As a teenager, I did it all. I was probably the worst teenager on the planet. So when my girls became teenagers, I thought for sure that I had it covered. I’m aware of the many schemes that teenagers come up with, such as “staying the night at a friend’s house.” We all know that means they’re at a party that likely involves alcohol and plenty of peer pressure. Despite what I knew, I discovered how arrogant I was to think that I knew every trick in the book. Especially the new tricks involving social media.
These two little words have not only changed our lives, but also the way our children operate. When I was in high school, our version of social media was a chatline that we could call and have group conversations with other kids under anonymous names. I got my first cell phone in 1998 when I was 16, and even then we didn’t use the text feature. I racked up a $700 phone bill because I did not understand how cell phone rates worked (sorry mom). Social media is everywhere now, and whether we like it or not, it’s here to stay!
I am guilty of giving my children cell phones too early.
My children received their cell phones at 11 and 12 years of age, to be precise. In my defense, my children were “latch key” kids, and we didn’t (and still don’t) have a landline. While the phones do serve their purpose, they definitely come with strings attached.
These “strings” have caused me to learn a lot about social media sites and apps in the past few years, which I’ve compiled below.
My children don’t have Facebook, so I don’t have firsthand experience with my teens using this app. What I do know is that Facebook is not that popular among teens anymore. It has grown to be more for adults who want to connect, share their privately-owned businesses, connect in private sales groups, or just meet like-minded people.
The more followers you have, the more clout you have. The more “likes” you get on a photo, the better. I know some teens who have over 1,000 people following them. Who are these people? I have teenage daughters, so all I see all day is them and their friends taking selfies for “the ‘gram”. Instagram is similar to Facebook in the sense that you can post to a News Feed, which everyone on your friends list can see. The difference is that only pictures or short videos can be posted to your feed. Instagram also has a feature similar to Facebook Messenger, in which you can DM (direct message) someone privately. Have you ever heard the song “It Goes Down in the DM”? That’s what they’re talking about.
Parents beware, though – most teenagers have private accounts separate from their mainstream account. The reason? To hide stuff from their family and adults, or to let friends they personally know “follow” them. Usually the username for their private account has .privvv in it. Both of my girls have private accounts, which I follow.
For teenagers, Snapchat is life. What’s so appealing about this app is that messages can disappear after 24 hours, but they can also be saved. Additionally, you can pick and choose who sees what you post. For example, you can post something to your News Feed or “Story”, or you can choose to send it to a few people. Due to the selective nature of this app, there is no need for a private account.
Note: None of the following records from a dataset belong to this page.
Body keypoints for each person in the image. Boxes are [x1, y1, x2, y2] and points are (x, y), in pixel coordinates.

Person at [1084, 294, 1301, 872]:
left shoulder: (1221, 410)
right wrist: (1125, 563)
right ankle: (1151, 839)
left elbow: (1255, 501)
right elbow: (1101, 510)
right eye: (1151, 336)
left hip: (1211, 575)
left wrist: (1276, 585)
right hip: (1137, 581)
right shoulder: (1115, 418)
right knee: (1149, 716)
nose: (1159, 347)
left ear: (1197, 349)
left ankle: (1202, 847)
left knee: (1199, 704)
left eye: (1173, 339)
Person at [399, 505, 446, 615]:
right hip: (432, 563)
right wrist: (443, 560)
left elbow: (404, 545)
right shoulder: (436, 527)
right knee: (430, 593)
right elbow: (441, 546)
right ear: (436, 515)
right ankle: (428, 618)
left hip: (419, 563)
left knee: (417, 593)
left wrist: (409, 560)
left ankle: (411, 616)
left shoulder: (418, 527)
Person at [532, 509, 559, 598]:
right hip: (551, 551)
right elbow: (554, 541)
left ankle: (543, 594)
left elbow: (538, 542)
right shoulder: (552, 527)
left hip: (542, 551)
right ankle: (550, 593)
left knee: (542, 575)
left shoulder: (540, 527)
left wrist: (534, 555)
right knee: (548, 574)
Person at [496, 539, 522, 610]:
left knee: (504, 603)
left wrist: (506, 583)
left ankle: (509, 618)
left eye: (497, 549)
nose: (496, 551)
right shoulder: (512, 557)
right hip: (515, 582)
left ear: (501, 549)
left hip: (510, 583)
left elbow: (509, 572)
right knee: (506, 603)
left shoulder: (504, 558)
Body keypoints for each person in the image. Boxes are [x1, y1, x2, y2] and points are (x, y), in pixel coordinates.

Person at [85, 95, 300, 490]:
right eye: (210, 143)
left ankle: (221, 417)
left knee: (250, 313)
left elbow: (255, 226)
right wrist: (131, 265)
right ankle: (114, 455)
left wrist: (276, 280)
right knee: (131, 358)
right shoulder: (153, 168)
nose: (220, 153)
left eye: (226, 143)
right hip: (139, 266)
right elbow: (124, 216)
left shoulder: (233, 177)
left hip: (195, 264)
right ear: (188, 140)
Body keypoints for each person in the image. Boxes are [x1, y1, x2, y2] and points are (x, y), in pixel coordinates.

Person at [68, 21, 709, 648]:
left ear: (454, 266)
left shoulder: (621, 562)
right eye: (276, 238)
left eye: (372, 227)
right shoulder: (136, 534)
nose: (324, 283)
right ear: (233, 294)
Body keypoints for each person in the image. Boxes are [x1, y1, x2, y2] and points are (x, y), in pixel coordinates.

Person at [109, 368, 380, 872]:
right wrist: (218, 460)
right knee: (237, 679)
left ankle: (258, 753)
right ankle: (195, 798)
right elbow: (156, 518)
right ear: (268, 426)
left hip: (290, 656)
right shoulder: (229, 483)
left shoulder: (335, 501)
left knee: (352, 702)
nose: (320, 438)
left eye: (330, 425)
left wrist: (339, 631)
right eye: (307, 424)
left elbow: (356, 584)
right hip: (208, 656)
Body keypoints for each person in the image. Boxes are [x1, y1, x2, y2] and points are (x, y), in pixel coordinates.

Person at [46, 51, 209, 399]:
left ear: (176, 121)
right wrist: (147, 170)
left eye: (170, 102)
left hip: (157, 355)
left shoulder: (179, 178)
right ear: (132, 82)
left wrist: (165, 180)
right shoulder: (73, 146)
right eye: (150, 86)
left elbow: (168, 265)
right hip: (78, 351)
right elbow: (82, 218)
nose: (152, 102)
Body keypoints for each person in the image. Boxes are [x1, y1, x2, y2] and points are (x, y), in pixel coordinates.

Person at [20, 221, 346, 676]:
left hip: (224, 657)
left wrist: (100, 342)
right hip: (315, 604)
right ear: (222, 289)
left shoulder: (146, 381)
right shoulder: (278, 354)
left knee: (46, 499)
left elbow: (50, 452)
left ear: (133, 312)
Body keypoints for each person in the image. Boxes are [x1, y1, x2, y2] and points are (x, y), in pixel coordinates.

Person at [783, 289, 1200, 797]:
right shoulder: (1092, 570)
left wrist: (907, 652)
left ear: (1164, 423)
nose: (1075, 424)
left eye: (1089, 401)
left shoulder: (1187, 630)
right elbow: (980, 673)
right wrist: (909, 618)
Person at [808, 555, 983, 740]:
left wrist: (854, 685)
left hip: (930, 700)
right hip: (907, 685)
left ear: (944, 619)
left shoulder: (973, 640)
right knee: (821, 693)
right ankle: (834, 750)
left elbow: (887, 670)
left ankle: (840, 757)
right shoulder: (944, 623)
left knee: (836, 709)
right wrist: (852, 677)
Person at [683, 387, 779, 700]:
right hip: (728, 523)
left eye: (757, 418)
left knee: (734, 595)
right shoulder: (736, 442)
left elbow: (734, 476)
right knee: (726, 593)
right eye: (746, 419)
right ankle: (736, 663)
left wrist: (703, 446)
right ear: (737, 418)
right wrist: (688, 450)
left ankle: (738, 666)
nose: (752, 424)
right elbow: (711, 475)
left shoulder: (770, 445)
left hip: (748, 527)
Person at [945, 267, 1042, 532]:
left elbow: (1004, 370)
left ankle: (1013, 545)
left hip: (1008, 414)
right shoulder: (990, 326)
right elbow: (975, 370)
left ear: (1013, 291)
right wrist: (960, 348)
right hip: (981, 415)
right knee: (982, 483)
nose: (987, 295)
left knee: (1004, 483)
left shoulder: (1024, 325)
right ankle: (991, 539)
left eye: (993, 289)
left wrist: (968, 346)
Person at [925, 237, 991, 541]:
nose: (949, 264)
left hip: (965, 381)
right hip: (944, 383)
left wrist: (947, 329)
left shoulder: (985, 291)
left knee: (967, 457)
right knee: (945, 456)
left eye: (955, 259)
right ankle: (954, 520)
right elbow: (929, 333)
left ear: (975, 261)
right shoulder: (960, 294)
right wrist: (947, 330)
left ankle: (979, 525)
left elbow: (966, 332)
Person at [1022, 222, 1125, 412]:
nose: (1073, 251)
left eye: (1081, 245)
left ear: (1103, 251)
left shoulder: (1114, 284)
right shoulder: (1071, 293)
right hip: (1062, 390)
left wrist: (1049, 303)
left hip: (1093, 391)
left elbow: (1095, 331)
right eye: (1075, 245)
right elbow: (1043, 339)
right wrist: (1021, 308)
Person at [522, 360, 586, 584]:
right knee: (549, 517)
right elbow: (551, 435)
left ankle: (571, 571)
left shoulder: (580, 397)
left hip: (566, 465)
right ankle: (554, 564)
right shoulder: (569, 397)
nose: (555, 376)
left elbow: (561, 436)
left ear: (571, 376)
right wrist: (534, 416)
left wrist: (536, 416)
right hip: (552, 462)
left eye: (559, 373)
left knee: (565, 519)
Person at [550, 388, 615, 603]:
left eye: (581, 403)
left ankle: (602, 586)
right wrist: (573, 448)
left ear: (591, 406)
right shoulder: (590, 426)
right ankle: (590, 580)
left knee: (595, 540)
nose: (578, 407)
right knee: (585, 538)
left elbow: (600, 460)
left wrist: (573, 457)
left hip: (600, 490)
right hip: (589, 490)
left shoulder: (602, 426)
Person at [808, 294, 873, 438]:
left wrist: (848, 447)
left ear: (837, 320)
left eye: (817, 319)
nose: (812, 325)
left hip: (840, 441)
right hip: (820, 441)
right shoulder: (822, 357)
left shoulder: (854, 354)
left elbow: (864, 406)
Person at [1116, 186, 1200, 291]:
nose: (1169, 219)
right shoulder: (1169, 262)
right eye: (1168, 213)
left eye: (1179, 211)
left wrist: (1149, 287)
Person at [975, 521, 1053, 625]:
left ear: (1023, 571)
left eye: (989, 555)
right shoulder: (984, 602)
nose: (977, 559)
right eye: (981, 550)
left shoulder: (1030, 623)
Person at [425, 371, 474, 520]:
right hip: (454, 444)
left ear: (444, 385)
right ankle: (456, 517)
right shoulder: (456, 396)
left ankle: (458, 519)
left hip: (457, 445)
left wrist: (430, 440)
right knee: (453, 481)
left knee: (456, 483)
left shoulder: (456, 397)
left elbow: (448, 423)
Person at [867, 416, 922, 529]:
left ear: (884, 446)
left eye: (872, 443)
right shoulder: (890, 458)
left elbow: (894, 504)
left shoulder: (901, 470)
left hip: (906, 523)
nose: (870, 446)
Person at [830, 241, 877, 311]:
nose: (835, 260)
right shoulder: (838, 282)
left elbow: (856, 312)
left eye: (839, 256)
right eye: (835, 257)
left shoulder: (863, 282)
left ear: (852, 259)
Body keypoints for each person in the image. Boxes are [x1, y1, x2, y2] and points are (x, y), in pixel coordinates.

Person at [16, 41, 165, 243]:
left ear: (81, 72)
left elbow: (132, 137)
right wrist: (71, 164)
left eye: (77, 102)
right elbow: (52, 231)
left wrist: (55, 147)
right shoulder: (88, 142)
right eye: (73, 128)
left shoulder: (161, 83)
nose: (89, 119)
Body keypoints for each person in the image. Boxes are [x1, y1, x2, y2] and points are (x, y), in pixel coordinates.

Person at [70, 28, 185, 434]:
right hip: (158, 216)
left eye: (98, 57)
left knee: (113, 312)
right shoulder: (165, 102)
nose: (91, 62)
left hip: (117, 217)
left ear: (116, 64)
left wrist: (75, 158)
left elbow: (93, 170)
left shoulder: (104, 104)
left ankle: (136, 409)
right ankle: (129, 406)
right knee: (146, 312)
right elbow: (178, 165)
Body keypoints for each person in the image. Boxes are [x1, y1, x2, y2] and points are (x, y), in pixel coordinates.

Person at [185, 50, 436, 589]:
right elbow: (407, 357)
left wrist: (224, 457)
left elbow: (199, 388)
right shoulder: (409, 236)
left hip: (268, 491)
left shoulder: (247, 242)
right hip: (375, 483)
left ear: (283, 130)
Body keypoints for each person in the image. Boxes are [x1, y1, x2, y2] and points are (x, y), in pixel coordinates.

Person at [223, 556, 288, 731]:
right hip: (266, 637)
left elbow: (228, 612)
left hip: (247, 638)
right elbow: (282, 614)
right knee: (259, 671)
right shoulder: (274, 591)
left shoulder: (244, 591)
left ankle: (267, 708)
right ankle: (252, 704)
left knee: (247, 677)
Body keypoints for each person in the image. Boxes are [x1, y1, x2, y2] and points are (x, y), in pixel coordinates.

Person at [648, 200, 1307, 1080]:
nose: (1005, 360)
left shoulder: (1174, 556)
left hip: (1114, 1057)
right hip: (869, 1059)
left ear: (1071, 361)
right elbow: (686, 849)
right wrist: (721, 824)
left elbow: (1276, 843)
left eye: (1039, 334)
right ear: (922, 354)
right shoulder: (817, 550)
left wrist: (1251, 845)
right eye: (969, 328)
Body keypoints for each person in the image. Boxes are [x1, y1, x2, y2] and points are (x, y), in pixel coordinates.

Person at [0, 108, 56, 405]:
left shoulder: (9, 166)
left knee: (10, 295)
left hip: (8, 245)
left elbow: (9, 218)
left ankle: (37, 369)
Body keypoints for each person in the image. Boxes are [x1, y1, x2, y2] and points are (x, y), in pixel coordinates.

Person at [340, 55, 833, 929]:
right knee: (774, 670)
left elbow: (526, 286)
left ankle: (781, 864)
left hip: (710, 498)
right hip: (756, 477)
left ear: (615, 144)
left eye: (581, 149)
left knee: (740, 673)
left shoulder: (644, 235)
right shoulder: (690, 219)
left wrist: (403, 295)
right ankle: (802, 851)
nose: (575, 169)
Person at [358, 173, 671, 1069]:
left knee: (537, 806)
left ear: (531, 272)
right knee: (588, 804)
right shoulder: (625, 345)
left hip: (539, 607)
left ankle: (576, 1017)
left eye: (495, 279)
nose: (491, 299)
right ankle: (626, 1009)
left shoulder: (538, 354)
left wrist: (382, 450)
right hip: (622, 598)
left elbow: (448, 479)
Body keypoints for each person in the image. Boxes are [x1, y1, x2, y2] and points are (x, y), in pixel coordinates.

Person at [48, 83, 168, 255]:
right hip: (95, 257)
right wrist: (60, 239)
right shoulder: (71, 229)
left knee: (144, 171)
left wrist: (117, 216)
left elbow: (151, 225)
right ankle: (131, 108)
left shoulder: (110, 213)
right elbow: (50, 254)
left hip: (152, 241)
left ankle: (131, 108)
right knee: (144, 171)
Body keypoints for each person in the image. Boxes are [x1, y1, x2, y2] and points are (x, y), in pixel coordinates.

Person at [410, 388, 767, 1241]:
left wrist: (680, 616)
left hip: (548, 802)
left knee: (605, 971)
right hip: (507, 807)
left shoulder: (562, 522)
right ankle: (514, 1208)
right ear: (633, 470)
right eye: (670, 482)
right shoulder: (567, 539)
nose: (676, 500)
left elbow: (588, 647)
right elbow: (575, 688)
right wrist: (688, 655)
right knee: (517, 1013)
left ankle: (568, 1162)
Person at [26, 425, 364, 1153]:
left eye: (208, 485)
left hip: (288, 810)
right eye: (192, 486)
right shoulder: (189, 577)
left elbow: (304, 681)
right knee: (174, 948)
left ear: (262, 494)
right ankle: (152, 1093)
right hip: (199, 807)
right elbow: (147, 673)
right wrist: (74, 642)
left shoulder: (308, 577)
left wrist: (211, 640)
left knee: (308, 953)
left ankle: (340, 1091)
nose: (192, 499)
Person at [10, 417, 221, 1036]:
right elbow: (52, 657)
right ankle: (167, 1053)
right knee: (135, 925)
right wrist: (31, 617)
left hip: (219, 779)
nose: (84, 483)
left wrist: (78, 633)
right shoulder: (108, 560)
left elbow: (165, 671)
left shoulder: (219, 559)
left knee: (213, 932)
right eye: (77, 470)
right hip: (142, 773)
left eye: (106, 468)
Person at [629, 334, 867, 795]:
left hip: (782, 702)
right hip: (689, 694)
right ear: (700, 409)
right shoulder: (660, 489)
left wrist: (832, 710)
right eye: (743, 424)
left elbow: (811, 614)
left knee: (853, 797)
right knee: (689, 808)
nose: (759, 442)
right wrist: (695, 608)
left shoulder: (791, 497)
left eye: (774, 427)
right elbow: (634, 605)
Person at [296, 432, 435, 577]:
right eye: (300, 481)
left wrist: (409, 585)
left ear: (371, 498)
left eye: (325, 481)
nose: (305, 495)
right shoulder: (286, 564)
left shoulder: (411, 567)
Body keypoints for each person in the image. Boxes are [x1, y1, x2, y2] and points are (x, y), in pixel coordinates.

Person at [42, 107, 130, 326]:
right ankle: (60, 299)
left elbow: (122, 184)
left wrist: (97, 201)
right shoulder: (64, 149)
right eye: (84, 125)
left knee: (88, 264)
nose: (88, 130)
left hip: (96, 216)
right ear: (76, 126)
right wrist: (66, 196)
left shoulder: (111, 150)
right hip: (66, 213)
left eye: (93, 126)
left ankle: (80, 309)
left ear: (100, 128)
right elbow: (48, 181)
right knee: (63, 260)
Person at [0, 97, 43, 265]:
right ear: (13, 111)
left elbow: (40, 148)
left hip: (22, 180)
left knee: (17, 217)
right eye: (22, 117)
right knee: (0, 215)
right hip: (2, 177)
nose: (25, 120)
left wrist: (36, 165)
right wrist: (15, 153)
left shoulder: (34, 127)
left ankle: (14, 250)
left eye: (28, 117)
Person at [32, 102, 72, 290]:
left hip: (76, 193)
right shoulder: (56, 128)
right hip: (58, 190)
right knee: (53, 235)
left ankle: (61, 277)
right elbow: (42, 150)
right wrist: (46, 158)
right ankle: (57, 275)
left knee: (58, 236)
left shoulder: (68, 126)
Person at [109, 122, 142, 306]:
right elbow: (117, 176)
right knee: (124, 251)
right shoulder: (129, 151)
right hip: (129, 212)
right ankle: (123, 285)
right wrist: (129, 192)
The big craze is to have streaks, which is where you get the highest number of days snapping each other back and forth. My oldest and her best friend currently have a 260-day streak. It’s also considered an insult if you leave someone on “read,” which means that you’ve seen their message but you didn’t respond. Because of these aspects, I have seen so many conflicts arise from this app. So be mindful of how petty many teenagers can be over the Snapchat drama.
This app is the devil. Sarahah is the Arabic word for honesty. The app links to Snapchat and it allows people to make anonymous comments about someone else. While it was meant for people to leave compliments about someone or honest feedback for a company, many teenagers choose to use it maliciously. I’ve seen some compliments, but I’ve mostly seen really inappropriate and mean comments.
Here are some tips I’ve discovered to help me navigate this new era of technology and social media.
- Have a co-parenting relationship with your childrens’ friends’ parents. I am talking about a friendship where you as parents look out for each other’s children, even if this means that you are “snitching” on them. Maybe that parent saw something your child posted that you missed, or maybe they heard about something they posted. At the end of the day, our children’s safety and sanity is all that matters.
- Be on every social media outlet that your child is on. I have heard many parents say, “Oh, I don’t do social media.” The only way you can monitor your child is if you are on the same social media outlets as they are. It will allow you to keep an eye on them, as well as become familiar with the apps themselves.
- Be aware of what your children’s friends are posting. Chances are that your children are posting similar things to what their friends post. I don’t care how innocent you think your child is. They may not be that innocent on social media.
- Every social media outlet allows strangers to contact your children. Communicate with them about the dangers out there, and teach them the things that people say to lure children to dangerous places.
- There are fake calculator apps used to store secret information. If you are the type of parent that does phone checks, and there are two calculator apps on your child’s phone, chances are that one of those is a fake calculator app being used to store secret things. #yourewelcome
I know all too well that this can be overwhelming, but I hope these tips can help you just as they have helped me.